As mentioned by the reviewer, BRCA2 or RAD51 deficient mammalian cells display slow replication (Daboussi et al JCS 2008; Lai et al. Nat Comm 2017; Wilhelm et al. PNAS 2014). However, this slow replication phenotype is observed under unperturbed conditions. In response to DNA damage, DNA replication is faster in mammalian and DT40 cells deficient in HR than in wild type cells (Henry-Mowatt et al Mol Cell 2003; Zellweger et al JCB 2015). In contrast to higher eukaryotes, DNA replication is slowed down in yeast mutants defective in HR both under unperturbed and stressed conditions (Vazquez et al DNA repair 2008; Alabert et al EMBO J 2009; Gonzalez-Prieto EMBO J 2013). These differences may reflect the nature of the replication obstacles and/or different mechanisms of HR, but so far this is unknown. Thus, we prefer not to enter into this topic that goes beyond the scope of the review.

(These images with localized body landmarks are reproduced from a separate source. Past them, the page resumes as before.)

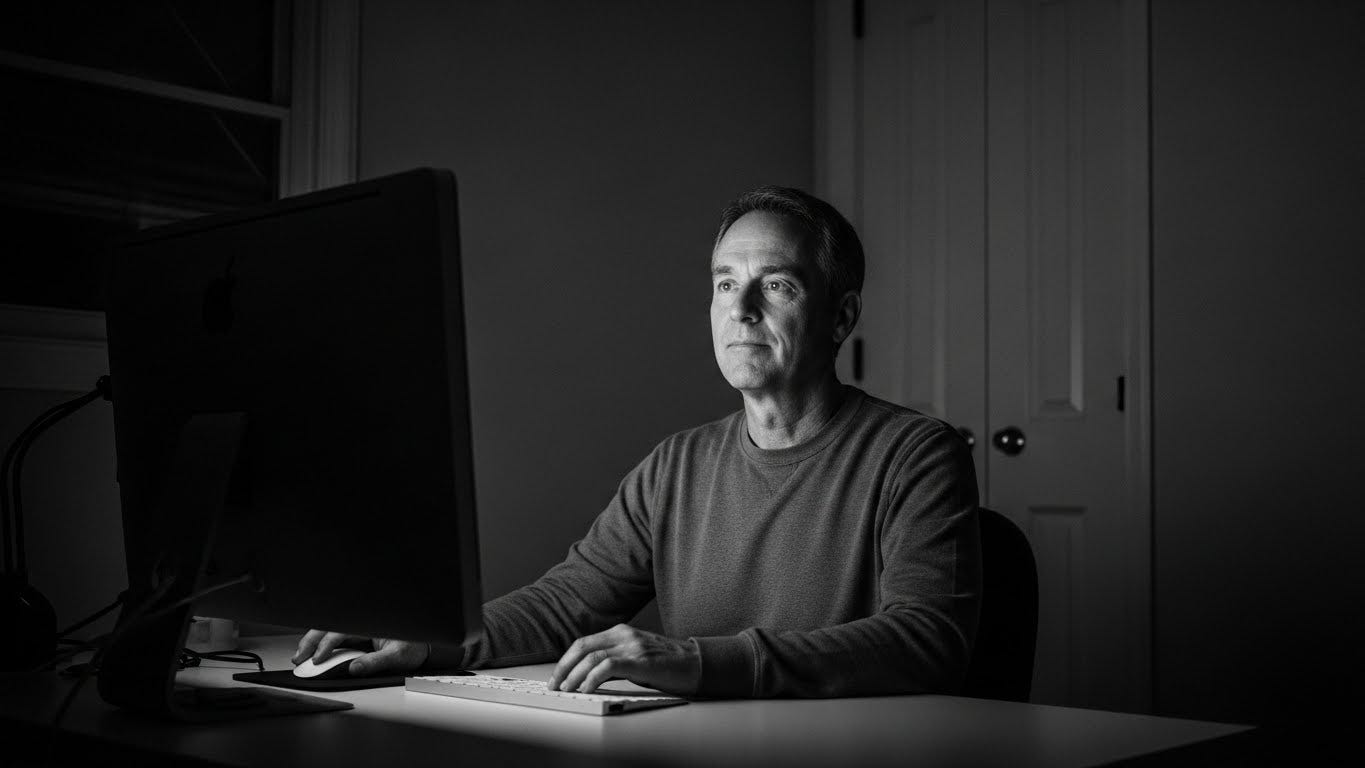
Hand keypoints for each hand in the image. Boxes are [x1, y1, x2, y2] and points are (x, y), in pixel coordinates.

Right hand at [292, 629, 428, 676]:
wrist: (425, 649)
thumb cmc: (414, 648)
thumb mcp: (397, 656)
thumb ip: (376, 662)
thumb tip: (354, 668)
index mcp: (370, 622)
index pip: (341, 631)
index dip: (326, 645)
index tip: (317, 660)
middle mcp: (362, 623)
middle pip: (330, 627)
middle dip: (311, 641)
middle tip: (299, 658)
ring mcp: (360, 630)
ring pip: (330, 632)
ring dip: (313, 643)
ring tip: (300, 657)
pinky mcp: (359, 638)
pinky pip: (337, 640)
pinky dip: (323, 647)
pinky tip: (314, 656)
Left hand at [548, 624, 700, 694]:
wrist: (696, 663)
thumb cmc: (667, 663)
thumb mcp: (636, 656)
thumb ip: (614, 660)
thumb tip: (587, 677)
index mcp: (621, 632)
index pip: (584, 642)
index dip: (566, 660)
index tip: (557, 676)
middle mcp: (624, 635)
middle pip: (582, 647)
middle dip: (564, 667)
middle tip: (556, 685)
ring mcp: (632, 646)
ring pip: (592, 657)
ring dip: (574, 675)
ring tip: (568, 689)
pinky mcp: (641, 660)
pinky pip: (608, 667)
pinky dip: (592, 678)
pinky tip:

The Esashi Lab has just published a nice paper showing the involvement of RAD51 in MIDAS. These new results should be included in the manuscript (Wassing et al. Nat com 2021, PMID: 34508092). Again these recent results are in line with findings of Bernard Lopes (Wilhelm et al. PNAS 2014, PMID: 24347643) and Maria Jasin showing that BRCA-deficient cells suffer from mitotic catastrophes (Feng and Jasin Nat com 2017, PMID: 28904335). These findings should be re-contextualized to emphasize on non-recombinogenic functions of the BRCA-RAD51 pathway that impact on mitosis (ssDNA gaps, under-replication, MIDAS…).

This is an interesting topic that is also analyzed in the papers mentioned in the first point. We have discussed it in the context of the genetic consequences of the lack of Rad51 and BRCA2. Now it reads in section 4: “In this scenario, BRCA2-mediated stable Rad51 nucleofilaments would display a critical role under replication stress conditions by protecting reversed forks from excessive degradation [74,75]. This protective role, together with its DNA repair functions through HR is critical to prevent spontaneous replication-associated DNA damage – including under-replication – that lead to mitotic abnormalities, chromosome segregation defects and G1 arrest [76,78,79].”

We also appreciate the reviewer’s reference to the work by Eshadi’s Lab, as they describe an important non-recombinogenic role of Rad51 in the process of MiDAS. This has also been discussed at the end of section 4: “Finally, HR plays an additional role during mitosis by promoting mitotic DNA synthesis (MiDAS) of under-replicated regions through a BIR-like mechanism that deal with DNA ends generated by nuclease digestion of stalled forks [89,90]. Interestingly, Rad51 also facilitates MiDAS at DNA regions that are not associated with DNA repair foci or g-H2A, two DSB markers. This process is enhanced in human cells expressing Rad51-K133 and is regulated by Polo-like kinase 1, which induces Rad51 recruitment to ssDNA upon phosphorylation. These results suggest a non-recombinogenic role for Rad51 in MiDAS by protecting stalled forks against nucleases [91].”

Finally, we have discussed an interesting observation discussed by Feng and Jasin (Nat Commun 2017) about the essentiality of Rad51 and BRCA2. Now it reads: “Interestingly, the absence of either PTIP, Rad52 or Mre11 not only prevents nascent DNA degradation under stress conditions but also rescues lethality in mouse stem cells and human tumor cells defective in BRCA2, suggesting that the essential role of BRCA2 is associated with fork protection and not with HR [74,75]. However, this essential role was not observed in non-transformed human mammary epithelial cells, suggesting that the contribution of HR and fork protection by Rad51 and BRCA2 is modulated by the cell context [76].”

1. Figure 2 is too small on the current layout of the manuscript.

Editors have been informed to enlarge the Figure and get a better quality file.